Afonso Nascimento
O que é um livro? Para um economista, é uma mercadoria que tem um valor no qual estão embutidos gastos com papel, mão-de-obra, trabalho intelectual, tinta etc. e que tem alguma utilidade. Essa definição não está errada, mas um livro é muito mais do que isso. Por exemplo, para um muçulmano, o Corão é um documento sagrado (mesmo que tenha aqueles traços referidos) e que por isso não deve ser queimado.. Para um estudante de Física, um livro técnico é com certeza uma fonte de conhecimento, ao passo que um romance de Philip Roth como “O complexo de Portnoy” consiste num material de alto nível para diversão e riso.
Eu não me lembro do primeiro livro que li, integralmente, na minha vida, mas do livro que me foi dado à leitura. Era um romance ou biografia de Raïssa Martain, esposa do filósofo católico francês Jacques Maritain. Como se tratava de um “tijolo”, não consegui coragem para ir além das primeiras páginas. Todavia, como na minha história o aprendizado da leitura me fez leitor – e não apenas ter a capacidade de ler -, li algumas boas centenas de livros na minha vida até agora. Mas minha memória livresca é fraca e não tenho o hábito de registrar em caderno tudo o que tenho lido, com certo sociólogo franco-pernambucano amigo meu.

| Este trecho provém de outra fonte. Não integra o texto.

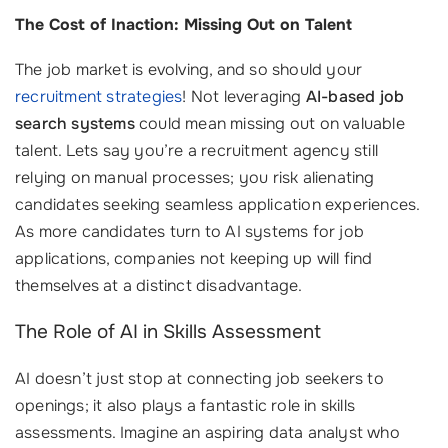
The Cost of Inaction: Missing Out on Talent
The job market is evolving, and so should your
recruitment strategies
! Not leveraging
AI-based job
search systems
could mean missing out on valuable
talent. Lets say you’re a recruitment agency still
relying on manual processes; you risk alienating
candidates seeking seamless application experiences.
As more candidates turn to AI systems for job
applications, companies not keeping up will find
themselves at a distinct disadvantage.
The Role of AI in Skills Assessment
AI doesn’t just stop at connecting job seekers to
openings; it also plays a fantastic role in skills
assessments. Imagine an aspiring data analyst who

Para mim, o livro é uma invenção que nada tem de sagrada, mas é algo que precisa ser tratado com muito cuidado. Nada de dobrar e quebrar as suas folhas. O cheiro do livro novo é muito bom. Se pudesse, só teria livro de capa grossa (hard cover), mas compro livros de todos os tipos (livros de bolso, livro de capa fina, etc.). Eu gosto de livros com o sumário no início e não no fim do livro, como fazem os franceses. Nunca me acostumei com isso, ainda que eles tenham a sua explicação.
Uma questão que enfrentam aquelas pessoas que gostam de livros é dizer o que faz um bom livro. Para mim, o bom livro é aquele que nos faz sentir “maiores” ao seu término. Não importa se o livro é técnico ou de outro tipo. É a mesma sensação experimentada depois de assistir a um bom filme ou apreciar uma grande pintura num museu. Um bom livro tem outro traço. Relê-lo é ainda melhor do que lê-lo. O leitor já degustou o prazer de ler novamente um livro lido na adolescência ou na juventude? É claro que existem livros que decepcionam quando relidos, mas nunca os bons. Ou será ainda que o bom livro é aquele que a gente devora de um só fôlego ou aquele que, propositadamente, a gente adia o fim de sua leitura?
Se o leitor gosta de livros, também aprecia as livrarias. Como definir uma livraria? Uma empresa que vende livros? Pode ser isso, mas, de novo, pode ser muito mais. Uma livraria em que o livreiro é seu amigo, um livreiro que conhece de livros e de seu conteúdo faz de uma livraria algo mais. Como classificar as livrarias? Um sebo é só uma livraria de livros usados? Os sebos são hoje uma lembrança dos bons tempos das livrarias antigas.
Eu nunca fiz as contas de quantas livrarias frequentei. As livrarias de Sergipe nunca foram as melhores do mundo na minha época de estudante universitário. Lembro Livraria Regina na Rua João Pessoa, de outra na Rua Laranjeiras (onde fui pego subtraindo o livro “O Capital”, coisa de que não me orgulho) e de um sebo na Rua Geru. Outra livraria bacana, esta em São Paulo, era a Livraria Francesa. Falando em livrarias francesas, essas sempre foram as minhas favoritas, com seu charme, meio caóticas às vezes e com um café à frente ou de lado. Agora a exuberância das modernas livrarias pertence aos americanos, que passaram a ser copiadas em todo o mundo, inclusive em Aracaju. São andares organizados por áreas de especialização, tendo o frequentador direito a um ambiente com música clássica e outras, cafés de toda a parte do mundo e onde é possível passar, sem notar o avanço do tempo, uma manhã ou tarde inteiras.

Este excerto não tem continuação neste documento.